◆ **EXERCISE INSTRUCTIONS**: Using the records that follow, copy every line containing the word "requires".

(Beginning of PROVIDED DATA)

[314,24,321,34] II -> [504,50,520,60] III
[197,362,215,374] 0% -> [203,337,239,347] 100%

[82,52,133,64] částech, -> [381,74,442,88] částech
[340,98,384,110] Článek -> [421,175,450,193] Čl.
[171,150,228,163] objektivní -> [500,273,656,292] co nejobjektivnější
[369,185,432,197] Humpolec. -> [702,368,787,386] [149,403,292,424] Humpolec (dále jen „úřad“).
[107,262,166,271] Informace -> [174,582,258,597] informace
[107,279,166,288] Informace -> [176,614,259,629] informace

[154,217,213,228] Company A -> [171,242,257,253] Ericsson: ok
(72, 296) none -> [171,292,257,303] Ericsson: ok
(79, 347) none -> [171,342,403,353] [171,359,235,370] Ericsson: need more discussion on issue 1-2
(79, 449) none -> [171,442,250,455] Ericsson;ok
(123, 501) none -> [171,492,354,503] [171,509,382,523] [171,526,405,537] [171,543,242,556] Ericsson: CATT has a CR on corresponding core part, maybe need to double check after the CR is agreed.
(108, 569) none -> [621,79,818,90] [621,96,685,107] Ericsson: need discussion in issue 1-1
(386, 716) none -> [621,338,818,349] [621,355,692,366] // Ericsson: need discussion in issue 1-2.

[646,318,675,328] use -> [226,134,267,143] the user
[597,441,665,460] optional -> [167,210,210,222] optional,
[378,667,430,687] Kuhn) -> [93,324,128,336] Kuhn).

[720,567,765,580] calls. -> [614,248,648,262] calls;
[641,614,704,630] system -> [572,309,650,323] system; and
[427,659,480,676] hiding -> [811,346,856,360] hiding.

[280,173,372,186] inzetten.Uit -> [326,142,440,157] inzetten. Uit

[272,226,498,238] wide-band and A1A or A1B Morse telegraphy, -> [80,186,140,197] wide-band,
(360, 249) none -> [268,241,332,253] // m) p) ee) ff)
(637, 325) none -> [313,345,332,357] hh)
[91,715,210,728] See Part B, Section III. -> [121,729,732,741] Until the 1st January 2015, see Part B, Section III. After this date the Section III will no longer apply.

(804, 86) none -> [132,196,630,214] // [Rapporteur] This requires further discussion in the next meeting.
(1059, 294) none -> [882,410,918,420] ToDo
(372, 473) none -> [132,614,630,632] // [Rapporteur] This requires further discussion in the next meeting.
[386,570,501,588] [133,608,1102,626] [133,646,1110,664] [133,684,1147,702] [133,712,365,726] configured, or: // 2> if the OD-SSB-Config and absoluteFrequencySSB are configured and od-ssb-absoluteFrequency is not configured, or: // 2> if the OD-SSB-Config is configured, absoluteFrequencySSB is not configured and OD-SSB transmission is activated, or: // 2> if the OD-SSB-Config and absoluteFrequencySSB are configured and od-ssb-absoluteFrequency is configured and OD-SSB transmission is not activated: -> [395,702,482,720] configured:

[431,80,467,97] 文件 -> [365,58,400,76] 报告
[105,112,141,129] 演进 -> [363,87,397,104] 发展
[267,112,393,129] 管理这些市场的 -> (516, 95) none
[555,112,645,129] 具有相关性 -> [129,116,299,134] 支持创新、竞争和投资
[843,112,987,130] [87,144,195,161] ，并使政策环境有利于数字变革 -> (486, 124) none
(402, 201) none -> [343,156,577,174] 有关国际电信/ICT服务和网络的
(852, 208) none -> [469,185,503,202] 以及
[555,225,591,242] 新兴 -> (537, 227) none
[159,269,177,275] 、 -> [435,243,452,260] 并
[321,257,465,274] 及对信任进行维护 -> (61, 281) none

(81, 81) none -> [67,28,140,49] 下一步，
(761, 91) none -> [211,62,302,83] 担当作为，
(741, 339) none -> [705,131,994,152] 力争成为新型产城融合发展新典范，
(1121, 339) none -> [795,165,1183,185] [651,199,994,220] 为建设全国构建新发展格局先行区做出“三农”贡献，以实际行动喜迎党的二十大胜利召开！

(End of PROVIDED DATA)

◆ **RESPONSE**:
(804, 86) none -> [132,196,630,214] // [Rapporteur] This requires further discussion in the next meeting.
(372, 473) none -> [132,614,630,632] // [Rapporteur] This requires further discussion in the next meeting.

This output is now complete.